_Work task_.
Please copy every line below that contains the string "action".

_Entries shown_.
------

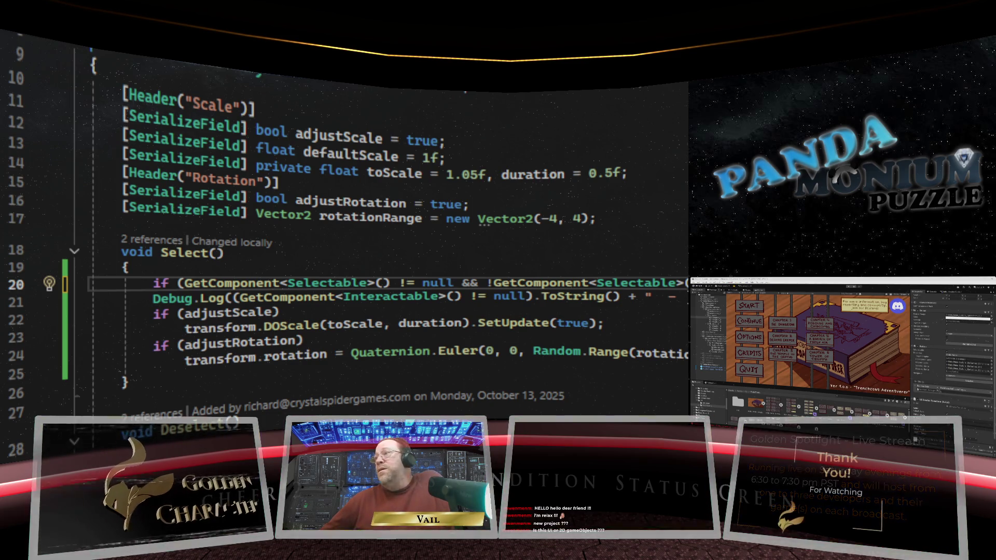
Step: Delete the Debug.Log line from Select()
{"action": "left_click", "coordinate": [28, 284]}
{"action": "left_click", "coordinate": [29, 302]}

------

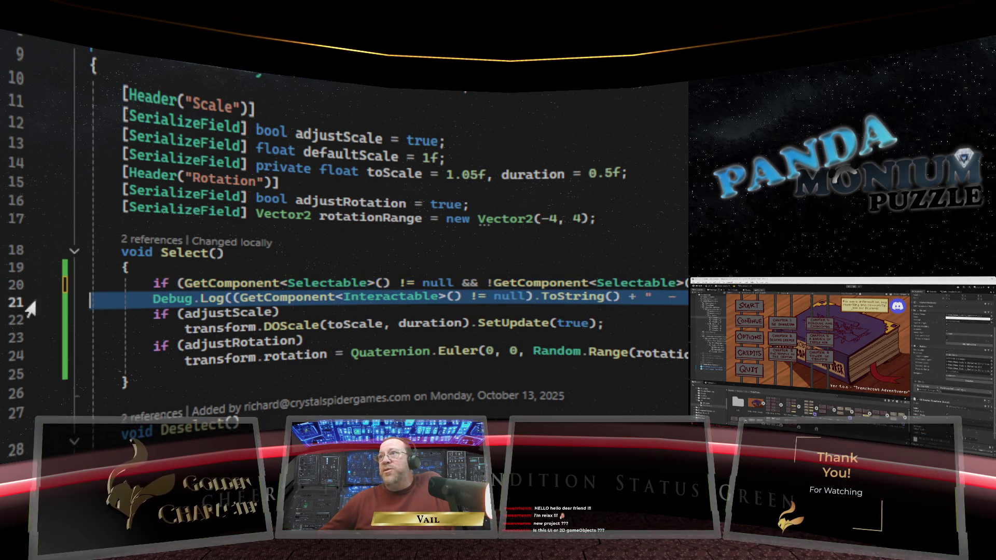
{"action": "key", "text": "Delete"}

------

_Output_.
{"action": "left_click", "coordinate": [28, 284]}
{"action": "left_click", "coordinate": [29, 302]}
{"action": "key", "text": "Delete"}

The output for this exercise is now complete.